The next stop was in the main square in Wenduine and not up on the front as in the past. It was much easier to get into and out of, I must say. The approach to Wenduine from the countryside ended at a set of traffic lights on the ring road - turn left and then right and I'd be there. However, on approaching the traffic lights, which were on red of course, I had two Belgian riders in front of me and so I kicked the foot clutch out on the Triumph and started to coast up to the lights. Brake!! gee, what brake, it didn't work. Noel did say that the rear hub had a habit of leaking oil onto the brake rim. What a time to find that out for real - as I sailed towards the backend of one of the Belgian riders bikes with absolutely no retardation whatsoever. I moved to the gutter just as the second Belgian rider decided to move to the right. I passed majestically between him and the plastic bollards on the kerb and rolled slowly to a stop. Phew!!.
By this time the bike engine had stalled so I pushed it through the lights and put it on the stand. Then it was just a case of going through the starting routine. Climb aboard, bike in top gear, clutch in, set levers and pedal like hell. That was the easy part, with the motor starting after only a few turns of the pedals. Next bit was to put the clutch out using the foot pedal, put the bike into first gear (there's no neutral) stop the rear wheel turning with the brake and take the bike very slowly off the stand. A sudden jolt and it could have jumped into gear and you can imagine what would have happened if that occured. Clip the stand up, get back on the bike with the engine running and just dump the clutch pedal. Sounds 'orrible, I know, but it works and it's what Noel instructed me to do.

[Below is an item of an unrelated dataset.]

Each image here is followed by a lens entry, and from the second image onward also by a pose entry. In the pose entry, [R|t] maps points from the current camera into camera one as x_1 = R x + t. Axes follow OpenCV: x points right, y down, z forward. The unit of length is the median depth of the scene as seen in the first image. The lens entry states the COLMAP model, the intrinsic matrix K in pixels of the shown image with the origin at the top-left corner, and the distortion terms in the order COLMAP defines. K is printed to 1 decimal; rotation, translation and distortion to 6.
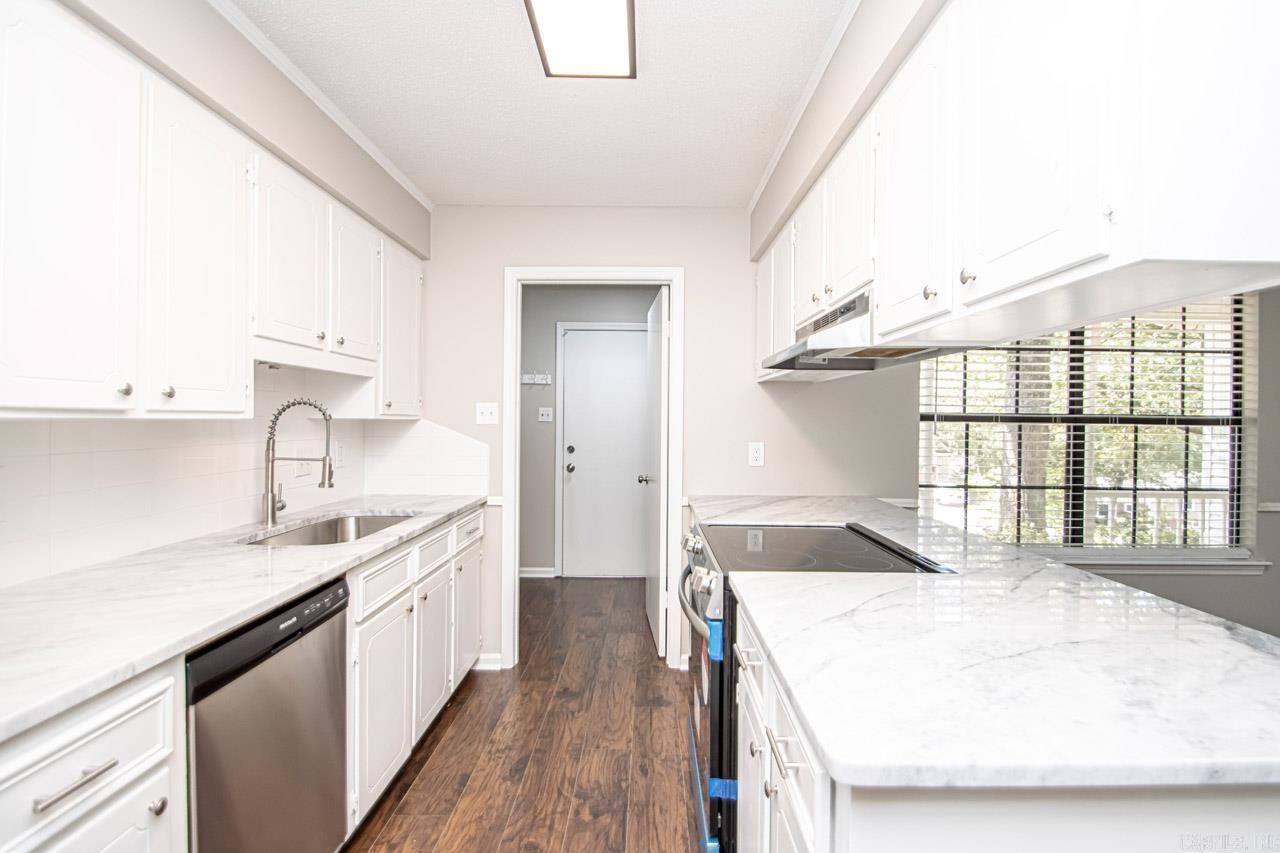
lens RADIAL K [[586.7, 0, 604.7], [0, 586.7, 422.4], [0, 0, 1]] dist [0.011831, -0.005910]
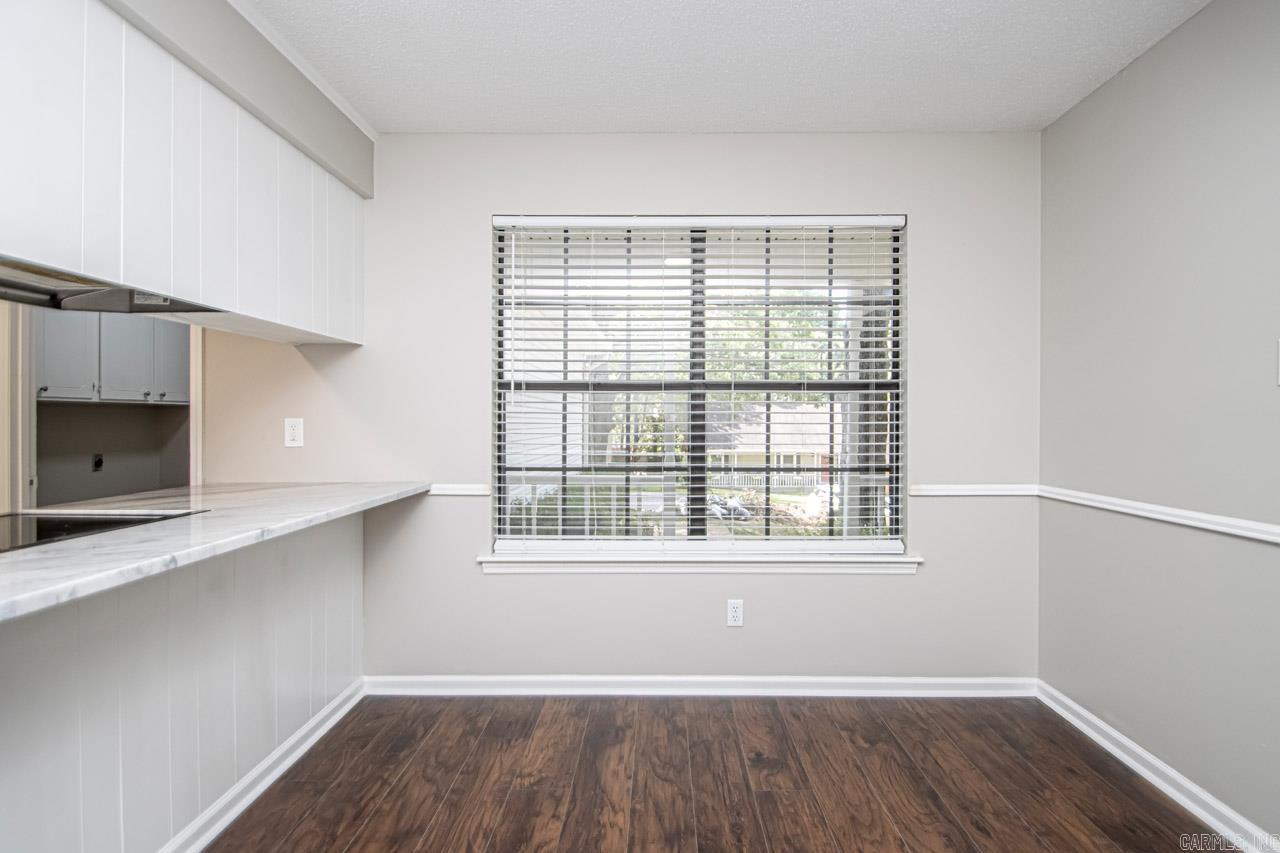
lens RADIAL K [[624.0, 0, 646.2], [0, 624.0, 422.2], [0, 0, 1]] dist [0.022177, -0.005304]
pose [[0.999775, -0.013026, -0.016754, 0.736784], [0.012982, 0.999912, -0.002703, 0.046719], [0.016788, 0.002485, 0.999856, 0.123749]]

The clutch springs and the oil in the hub then just take up the drive gradually - easy really.

Final two photos from Erwin Merckx camera, taken on the run back to the finish in De Haan, a nice straight road which the Triumph loved.

Paul and Dorette had travelled from Brussels to see us and the bikes. Paul had also transported a 1949 Excelsior Autobyk that had been given to me by Jacques Bastiens. Jacques was also a spectator at the Klepper and said that giving a bike away is like giving away one of your dogs, even if old and limping, you want it to go to a good home.....

Back to the Klepper and I returned the Triumph to Noel with heartfelt thanks. The evening then saw the hog roast and Prize presentation take place in the Town hall annex. This year the speeches seemed shorter than usual and I sure wouldn't complain about that. During the proceedings I noticed in the programme that Noel had a small ad for his book - titled 'A stupid thing to do'. It is a humourous account of his end to end on his Model H Triumph. As luck would have it Noel was sitting with us at our table and just happened to have a few copies with him. Both Terry and I bought a copy - they were only a tenner - and the book promised a good read. Noel kindly signed both our copies for us. After the meal and formalities we all retired to the Melrose Cafe for the rest of the evening and spent an enjoyable few hours chatting.

The trip home the next day saw Jean and I managing to get on an early ferry at 12 noon. During the two hour crossing I started on Noel's book and had read half of it by the time we docked in Dover. All I can say is that it would be one of the best ten quids that you could ever spend - do buy a copy. Copies are available from the VMCC at 12 which includes postage, VMCC reference B137. Also available from Amazon.